--- Stored data ---

══════════════════════════════

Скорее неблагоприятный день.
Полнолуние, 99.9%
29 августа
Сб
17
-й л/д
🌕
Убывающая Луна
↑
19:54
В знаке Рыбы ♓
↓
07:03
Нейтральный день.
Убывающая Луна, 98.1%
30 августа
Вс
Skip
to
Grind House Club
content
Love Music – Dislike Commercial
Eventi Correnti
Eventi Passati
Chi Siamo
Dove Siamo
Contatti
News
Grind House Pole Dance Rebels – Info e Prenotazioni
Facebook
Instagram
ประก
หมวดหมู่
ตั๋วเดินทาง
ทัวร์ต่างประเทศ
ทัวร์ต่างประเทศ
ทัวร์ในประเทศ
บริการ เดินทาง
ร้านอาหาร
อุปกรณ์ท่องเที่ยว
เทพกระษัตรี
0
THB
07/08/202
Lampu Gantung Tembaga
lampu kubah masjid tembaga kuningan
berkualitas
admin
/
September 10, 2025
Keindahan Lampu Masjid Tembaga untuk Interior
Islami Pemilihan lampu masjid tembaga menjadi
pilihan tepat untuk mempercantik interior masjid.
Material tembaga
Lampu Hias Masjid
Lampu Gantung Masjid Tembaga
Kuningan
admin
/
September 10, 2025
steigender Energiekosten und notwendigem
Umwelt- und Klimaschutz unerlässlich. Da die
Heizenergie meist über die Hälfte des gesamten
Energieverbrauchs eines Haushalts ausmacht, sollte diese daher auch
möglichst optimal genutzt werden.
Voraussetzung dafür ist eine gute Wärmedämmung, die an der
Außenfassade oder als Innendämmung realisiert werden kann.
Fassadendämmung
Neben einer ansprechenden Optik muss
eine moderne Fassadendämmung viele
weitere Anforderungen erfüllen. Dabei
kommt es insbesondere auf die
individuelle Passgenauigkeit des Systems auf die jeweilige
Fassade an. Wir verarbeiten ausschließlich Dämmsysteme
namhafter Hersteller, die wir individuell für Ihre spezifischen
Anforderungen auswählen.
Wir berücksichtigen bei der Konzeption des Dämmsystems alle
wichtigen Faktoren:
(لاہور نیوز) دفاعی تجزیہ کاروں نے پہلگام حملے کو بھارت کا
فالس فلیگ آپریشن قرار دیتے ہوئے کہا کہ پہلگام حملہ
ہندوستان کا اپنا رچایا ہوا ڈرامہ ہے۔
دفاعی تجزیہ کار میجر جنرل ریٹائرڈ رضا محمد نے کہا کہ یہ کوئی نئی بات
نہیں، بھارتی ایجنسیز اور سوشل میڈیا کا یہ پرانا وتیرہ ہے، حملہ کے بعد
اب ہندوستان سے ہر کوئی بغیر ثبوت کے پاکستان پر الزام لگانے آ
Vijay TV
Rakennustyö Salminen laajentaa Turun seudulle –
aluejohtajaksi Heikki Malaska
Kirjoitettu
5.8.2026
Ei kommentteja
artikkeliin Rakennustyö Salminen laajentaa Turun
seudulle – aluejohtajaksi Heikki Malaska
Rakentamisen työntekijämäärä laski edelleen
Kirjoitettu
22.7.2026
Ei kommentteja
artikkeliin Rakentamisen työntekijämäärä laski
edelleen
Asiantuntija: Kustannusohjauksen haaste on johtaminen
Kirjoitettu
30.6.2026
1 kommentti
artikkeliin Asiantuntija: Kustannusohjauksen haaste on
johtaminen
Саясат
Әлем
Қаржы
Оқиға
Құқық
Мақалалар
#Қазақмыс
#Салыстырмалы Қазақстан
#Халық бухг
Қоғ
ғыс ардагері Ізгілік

══════════════════════════════

--- Goal of the exercise ---
Print the lines of the records above, from the first line through the line containing "อุปกรณ์ท่องเที่ยว", keeping each one unchanged.

--- Written solution ---
Скорее неблагоприятный день.
Полнолуние, 99.9%
29 августа
Сб
17
-й л/д
🌕
Убывающая Луна
↑
19:54
В знаке Рыбы ♓
↓
07:03
Нейтральный день.
Убывающая Луна, 98.1%
30 августа
Вс
Skip
to
Grind House Club
content
Love Music – Dislike Commercial
Eventi Correnti
Eventi Passati
Chi Siamo
Dove Siamo
Contatti
News
Grind House Pole Dance Rebels – Info e Prenotazioni
Facebook
Instagram
ประก
หมวดหมู่
ตั๋วเดินทาง
ทัวร์ต่างประเทศ
ทัวร์ต่างประเทศ
ทัวร์ในประเทศ
บริการ เดินทาง
ร้านอาหาร
อุปกรณ์ท่องเที่ยว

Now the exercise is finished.